Look through the entries below and extract exactly the lines from the one containing "candle holder: present [683,369,719,406]" through the one containing "candle: none [982,547,1015,612]", ends included.

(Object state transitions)
··········
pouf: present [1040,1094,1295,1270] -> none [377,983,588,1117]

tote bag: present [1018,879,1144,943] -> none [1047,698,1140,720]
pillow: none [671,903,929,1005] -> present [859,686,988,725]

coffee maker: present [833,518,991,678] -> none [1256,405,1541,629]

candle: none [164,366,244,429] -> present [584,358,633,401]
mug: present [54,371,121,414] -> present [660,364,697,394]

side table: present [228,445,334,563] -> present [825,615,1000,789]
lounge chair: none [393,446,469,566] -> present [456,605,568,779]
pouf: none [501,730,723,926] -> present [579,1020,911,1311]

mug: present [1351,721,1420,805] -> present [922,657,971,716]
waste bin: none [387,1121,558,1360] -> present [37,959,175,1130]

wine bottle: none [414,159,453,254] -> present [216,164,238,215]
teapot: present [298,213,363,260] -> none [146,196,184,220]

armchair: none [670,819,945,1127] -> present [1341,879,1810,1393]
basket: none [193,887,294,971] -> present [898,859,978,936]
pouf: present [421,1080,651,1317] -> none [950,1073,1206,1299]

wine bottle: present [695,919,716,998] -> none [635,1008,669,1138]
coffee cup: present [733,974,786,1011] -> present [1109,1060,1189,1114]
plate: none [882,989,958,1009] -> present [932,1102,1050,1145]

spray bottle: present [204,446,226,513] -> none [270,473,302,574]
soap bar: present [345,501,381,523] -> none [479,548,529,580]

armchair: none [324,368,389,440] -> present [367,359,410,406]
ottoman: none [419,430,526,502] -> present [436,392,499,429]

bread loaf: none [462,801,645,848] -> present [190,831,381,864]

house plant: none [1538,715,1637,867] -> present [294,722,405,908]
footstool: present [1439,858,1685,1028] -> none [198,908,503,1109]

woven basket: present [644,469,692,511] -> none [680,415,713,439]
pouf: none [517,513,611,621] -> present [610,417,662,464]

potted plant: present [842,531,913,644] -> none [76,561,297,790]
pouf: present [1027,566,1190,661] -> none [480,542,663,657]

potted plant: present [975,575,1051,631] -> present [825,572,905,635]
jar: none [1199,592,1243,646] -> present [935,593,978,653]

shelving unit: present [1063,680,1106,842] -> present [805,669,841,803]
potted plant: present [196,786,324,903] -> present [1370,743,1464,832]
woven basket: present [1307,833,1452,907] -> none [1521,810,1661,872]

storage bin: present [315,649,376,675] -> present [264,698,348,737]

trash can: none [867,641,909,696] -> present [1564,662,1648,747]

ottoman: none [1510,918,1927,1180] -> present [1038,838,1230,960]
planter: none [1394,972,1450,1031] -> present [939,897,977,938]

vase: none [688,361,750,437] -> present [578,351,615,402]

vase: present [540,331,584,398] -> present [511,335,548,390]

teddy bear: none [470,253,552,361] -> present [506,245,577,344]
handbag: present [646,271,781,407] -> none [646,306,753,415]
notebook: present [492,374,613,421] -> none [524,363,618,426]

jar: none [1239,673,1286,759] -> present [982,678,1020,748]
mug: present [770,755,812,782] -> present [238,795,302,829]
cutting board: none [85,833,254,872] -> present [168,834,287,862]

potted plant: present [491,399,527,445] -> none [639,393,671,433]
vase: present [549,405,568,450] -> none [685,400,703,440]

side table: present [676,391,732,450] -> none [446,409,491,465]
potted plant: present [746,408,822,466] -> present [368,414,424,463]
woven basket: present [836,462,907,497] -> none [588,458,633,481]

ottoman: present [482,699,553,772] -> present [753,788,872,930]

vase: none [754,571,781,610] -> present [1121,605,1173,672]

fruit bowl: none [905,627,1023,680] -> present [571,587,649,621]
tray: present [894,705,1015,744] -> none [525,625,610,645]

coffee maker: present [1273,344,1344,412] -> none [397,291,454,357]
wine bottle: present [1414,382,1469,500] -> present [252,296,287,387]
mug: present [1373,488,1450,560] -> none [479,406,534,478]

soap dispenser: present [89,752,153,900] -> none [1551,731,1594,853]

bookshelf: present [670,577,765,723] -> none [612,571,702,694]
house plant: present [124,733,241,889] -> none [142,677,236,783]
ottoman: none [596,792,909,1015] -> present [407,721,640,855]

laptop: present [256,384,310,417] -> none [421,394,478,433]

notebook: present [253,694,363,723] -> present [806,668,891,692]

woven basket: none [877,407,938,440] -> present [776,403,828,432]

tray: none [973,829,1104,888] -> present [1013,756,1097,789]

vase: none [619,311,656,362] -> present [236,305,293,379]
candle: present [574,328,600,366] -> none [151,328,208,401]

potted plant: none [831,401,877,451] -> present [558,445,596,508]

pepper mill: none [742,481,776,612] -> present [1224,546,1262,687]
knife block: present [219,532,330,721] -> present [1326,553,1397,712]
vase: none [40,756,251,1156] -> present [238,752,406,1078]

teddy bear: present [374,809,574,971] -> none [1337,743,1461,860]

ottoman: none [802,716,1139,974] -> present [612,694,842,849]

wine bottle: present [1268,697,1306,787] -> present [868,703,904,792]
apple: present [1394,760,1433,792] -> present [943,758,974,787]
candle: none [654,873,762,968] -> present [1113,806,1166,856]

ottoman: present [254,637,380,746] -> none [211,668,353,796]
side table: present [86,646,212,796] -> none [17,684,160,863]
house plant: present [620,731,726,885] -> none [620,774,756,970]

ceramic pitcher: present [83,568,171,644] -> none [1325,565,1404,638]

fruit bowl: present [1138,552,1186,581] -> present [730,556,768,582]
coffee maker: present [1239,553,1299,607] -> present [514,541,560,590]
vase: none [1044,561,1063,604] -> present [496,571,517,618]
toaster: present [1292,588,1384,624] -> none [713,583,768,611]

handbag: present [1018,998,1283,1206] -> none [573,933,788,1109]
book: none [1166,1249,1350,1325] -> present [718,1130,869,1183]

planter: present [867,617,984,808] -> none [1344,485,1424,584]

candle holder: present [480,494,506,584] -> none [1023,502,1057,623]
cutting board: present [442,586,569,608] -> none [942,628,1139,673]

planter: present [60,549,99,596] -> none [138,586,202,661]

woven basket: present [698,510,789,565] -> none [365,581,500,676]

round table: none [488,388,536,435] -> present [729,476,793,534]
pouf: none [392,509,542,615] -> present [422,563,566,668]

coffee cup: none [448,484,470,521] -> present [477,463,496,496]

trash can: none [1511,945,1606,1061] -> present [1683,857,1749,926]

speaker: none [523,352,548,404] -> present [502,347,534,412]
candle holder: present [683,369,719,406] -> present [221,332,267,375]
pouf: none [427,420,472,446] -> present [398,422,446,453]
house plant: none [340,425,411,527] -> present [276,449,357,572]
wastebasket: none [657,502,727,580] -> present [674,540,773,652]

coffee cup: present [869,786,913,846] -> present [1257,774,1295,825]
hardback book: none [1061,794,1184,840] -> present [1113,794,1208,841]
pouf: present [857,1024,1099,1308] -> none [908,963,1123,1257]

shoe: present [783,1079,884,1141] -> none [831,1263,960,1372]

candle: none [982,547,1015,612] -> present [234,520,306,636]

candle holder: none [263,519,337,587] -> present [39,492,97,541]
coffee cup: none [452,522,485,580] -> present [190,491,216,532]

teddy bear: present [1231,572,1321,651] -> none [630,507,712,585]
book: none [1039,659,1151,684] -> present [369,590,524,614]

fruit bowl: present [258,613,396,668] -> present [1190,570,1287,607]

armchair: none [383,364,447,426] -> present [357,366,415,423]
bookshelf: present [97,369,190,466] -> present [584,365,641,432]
··········
> SOLUTION FOR THIS PROBLEM
candle holder: present [683,369,719,406] -> present [221,332,267,375]
pouf: none [427,420,472,446] -> present [398,422,446,453]
house plant: none [340,425,411,527] -> present [276,449,357,572]
wastebasket: none [657,502,727,580] -> present [674,540,773,652]

coffee cup: present [869,786,913,846] -> present [1257,774,1295,825]
hardback book: none [1061,794,1184,840] -> present [1113,794,1208,841]
pouf: present [857,1024,1099,1308] -> none [908,963,1123,1257]

shoe: present [783,1079,884,1141] -> none [831,1263,960,1372]

candle: none [982,547,1015,612] -> present [234,520,306,636]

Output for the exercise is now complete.